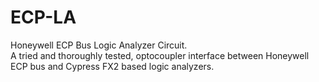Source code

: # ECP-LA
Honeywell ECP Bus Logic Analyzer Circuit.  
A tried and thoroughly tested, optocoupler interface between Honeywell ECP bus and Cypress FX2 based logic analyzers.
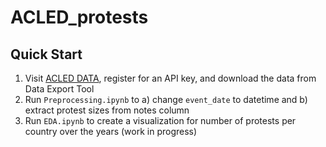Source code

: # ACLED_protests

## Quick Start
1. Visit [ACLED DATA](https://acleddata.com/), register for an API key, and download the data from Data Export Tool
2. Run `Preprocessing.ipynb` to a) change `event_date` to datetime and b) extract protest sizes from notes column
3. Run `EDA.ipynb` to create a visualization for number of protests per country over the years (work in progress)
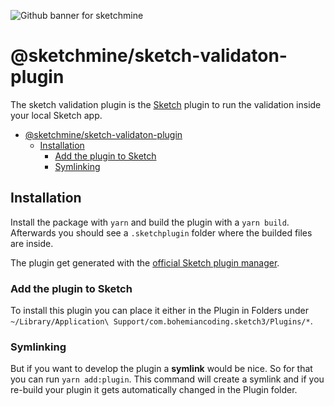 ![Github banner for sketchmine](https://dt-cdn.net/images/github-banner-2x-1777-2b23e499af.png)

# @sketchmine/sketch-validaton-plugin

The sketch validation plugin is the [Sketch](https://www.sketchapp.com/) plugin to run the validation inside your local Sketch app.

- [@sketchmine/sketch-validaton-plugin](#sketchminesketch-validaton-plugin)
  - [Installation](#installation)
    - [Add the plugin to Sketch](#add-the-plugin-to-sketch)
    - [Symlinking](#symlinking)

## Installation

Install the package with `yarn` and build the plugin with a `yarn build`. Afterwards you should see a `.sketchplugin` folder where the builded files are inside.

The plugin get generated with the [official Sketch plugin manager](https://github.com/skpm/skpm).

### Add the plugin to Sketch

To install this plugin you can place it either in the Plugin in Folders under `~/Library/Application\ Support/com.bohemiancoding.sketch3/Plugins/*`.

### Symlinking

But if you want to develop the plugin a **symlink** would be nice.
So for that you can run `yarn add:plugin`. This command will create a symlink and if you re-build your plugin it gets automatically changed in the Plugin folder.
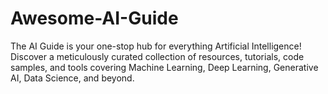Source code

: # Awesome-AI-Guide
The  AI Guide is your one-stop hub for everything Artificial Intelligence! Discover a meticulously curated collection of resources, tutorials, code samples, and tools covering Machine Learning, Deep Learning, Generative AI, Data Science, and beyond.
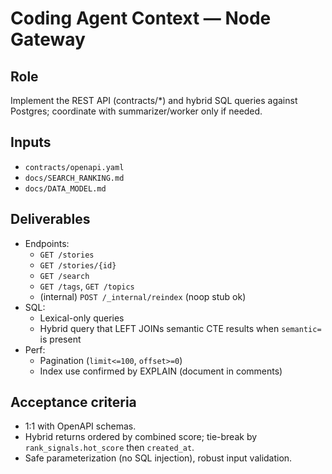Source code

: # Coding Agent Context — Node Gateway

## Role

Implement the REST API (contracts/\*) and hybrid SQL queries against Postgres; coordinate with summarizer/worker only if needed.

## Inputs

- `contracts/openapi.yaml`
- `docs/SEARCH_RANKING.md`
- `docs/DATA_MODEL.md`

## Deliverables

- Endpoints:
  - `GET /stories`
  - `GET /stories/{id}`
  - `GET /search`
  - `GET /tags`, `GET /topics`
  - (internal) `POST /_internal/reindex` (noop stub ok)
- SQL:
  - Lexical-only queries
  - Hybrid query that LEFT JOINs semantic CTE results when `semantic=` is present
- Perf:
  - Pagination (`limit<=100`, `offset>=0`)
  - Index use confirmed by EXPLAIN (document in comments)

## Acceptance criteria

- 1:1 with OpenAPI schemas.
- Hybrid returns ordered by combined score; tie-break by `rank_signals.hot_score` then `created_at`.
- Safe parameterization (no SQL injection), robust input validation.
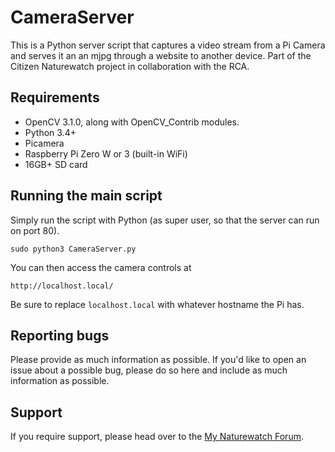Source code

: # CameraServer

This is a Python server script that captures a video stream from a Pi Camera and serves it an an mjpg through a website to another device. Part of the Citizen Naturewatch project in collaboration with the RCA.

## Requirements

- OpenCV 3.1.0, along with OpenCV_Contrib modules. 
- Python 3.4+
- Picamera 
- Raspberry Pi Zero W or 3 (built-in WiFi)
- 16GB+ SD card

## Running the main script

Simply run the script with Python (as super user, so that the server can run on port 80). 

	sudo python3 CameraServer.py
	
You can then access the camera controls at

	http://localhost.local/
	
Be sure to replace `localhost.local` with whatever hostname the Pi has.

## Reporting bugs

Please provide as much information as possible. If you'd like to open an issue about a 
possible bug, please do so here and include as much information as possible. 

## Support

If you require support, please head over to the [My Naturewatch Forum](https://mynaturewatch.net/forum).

EXERCISE GOAL: Show every line of the records that contains the string "with".

ANSWER TO THE PROBLEM:
Install the package with `yarn` and build the plugin with a `yarn build`. Afterwards you should see a `.sketchplugin` folder where the builded files are inside.
The plugin get generated with the [official Sketch plugin manager](https://github.com/skpm/skpm).
Implement the REST API (contracts/\*) and hybrid SQL queries against Postgres; coordinate with summarizer/worker only if needed.
- 1:1 with OpenAPI schemas.
This is a Python server script that captures a video stream from a Pi Camera and serves it an an mjpg through a website to another device. Part of the Citizen Naturewatch project in collaboration with the RCA.
- OpenCV 3.1.0, along with OpenCV_Contrib modules. 
Simply run the script with Python (as super user, so that the server can run on port 80). 
Be sure to replace `localhost.local` with whatever hostname the Pi has.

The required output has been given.